The Facebook Panopticon
So everyone is up in arms about Facebook’s latest effort to serve its assets (us) up to its customers (the advertising industry). The new idea, already in practice, is called “Sponsored Stories.” It lets advertisers pull content from your posts, and use it in ads that show up on your friend’s pages. So instead of getting a generic Starbucks ad, you’d get an ad that replays one of your friend’s posts – “I just got a Tall Latte at Starbucks” or “my MINI really got me out of the snow this morning.”
What does it mean? Likely nothing, as the feature could conceivably be pulled once people complain – as it happens with so many other Facebook innovations. Of course, they’ll only pull back so far, keeping some element of this technology and marketing policy intact.
What’s so pernicious about this one, as I see it, has less to do with its impact on the ads’ viewers than on the ads’ unwitting creators.
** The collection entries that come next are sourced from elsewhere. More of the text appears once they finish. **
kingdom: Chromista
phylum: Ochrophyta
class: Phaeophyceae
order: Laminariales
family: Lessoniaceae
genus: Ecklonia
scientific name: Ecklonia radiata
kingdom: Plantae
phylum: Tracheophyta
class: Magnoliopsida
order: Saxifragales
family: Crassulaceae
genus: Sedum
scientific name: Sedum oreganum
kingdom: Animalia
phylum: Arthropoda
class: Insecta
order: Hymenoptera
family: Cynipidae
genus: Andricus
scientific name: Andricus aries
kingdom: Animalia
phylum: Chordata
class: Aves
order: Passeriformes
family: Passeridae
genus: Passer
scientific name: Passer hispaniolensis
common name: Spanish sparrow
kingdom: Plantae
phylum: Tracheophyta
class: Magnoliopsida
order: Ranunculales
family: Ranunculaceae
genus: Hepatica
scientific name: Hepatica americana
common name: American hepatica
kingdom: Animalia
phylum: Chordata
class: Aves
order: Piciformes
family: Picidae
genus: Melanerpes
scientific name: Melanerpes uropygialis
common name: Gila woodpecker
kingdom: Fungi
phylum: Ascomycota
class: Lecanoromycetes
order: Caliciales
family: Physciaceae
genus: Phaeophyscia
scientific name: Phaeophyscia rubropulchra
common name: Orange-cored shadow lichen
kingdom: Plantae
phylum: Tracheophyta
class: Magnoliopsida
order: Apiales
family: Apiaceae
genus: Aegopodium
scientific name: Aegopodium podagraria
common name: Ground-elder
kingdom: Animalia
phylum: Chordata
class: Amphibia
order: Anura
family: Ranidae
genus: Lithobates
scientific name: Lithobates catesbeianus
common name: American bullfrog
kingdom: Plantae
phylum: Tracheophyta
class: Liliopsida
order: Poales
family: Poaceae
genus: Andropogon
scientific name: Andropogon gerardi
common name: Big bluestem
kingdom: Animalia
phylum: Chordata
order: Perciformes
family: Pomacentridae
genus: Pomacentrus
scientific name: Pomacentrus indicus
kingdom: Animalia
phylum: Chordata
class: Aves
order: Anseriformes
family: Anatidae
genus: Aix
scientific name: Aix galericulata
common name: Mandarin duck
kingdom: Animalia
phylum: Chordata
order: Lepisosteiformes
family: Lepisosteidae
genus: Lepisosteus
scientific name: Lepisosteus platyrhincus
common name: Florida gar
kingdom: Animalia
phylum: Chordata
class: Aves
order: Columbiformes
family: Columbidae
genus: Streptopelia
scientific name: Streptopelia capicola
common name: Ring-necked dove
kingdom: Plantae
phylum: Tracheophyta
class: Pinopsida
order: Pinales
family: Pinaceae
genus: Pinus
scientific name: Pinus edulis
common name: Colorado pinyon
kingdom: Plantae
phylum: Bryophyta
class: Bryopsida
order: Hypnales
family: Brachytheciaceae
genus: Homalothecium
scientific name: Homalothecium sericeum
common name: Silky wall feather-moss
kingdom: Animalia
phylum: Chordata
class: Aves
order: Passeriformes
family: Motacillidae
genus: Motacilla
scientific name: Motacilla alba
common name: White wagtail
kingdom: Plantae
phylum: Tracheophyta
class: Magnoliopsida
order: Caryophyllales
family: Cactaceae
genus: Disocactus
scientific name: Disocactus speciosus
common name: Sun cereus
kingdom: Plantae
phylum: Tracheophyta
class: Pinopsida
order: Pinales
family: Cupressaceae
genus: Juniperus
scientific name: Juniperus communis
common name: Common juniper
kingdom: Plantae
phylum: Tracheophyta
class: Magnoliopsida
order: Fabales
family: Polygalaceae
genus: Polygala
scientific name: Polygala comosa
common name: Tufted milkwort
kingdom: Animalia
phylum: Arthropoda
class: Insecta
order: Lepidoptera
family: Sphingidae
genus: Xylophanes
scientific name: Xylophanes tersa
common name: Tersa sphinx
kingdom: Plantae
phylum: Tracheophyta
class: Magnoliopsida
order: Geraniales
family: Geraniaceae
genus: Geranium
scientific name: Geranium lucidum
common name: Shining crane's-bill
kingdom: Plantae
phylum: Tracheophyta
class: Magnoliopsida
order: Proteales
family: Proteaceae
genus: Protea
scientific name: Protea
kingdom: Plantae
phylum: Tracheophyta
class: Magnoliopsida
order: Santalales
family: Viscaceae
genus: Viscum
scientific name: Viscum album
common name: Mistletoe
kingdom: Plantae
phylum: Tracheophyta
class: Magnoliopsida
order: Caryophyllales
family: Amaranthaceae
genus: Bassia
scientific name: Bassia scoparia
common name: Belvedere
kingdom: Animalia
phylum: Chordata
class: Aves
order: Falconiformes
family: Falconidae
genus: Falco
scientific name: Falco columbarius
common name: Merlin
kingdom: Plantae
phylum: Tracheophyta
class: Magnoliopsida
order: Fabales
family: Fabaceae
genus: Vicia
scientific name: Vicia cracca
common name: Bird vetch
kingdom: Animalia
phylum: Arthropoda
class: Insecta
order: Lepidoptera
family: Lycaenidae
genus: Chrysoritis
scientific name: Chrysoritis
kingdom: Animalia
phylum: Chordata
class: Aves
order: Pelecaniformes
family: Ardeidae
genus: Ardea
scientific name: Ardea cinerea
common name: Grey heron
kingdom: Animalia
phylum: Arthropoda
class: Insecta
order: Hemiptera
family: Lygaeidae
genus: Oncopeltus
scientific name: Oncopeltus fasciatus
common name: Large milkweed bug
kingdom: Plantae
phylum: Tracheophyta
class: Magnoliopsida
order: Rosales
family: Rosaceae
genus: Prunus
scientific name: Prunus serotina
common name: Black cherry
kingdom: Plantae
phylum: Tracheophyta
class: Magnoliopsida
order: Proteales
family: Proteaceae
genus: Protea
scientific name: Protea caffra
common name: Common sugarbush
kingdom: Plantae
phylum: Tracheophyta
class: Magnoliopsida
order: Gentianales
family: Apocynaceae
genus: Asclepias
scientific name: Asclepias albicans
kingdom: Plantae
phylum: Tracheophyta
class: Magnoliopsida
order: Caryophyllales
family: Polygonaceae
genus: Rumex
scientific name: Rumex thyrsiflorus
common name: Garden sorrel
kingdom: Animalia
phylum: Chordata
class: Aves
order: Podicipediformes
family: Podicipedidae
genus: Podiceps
As I explained to Annalee Newitz for her article on the subject, the thing that’s spooky here is not just that advertisers can get leverage by using the comments of “real people.” It’s that our behavior as consumers is itself being retrained. We are to feel like we are living in the ads.
Whether or not any of our comments is actually chosen, it could be. It’s like a panopticon, where the surveillance is all that is required to change
our behavior. Those of us who remain on Facebook are now ever closer to identifying completely as consumers, trying to please the corporations observing our behaviors.
And even if they pull the whole Sponsored Stories thing right now, we still know they are watching.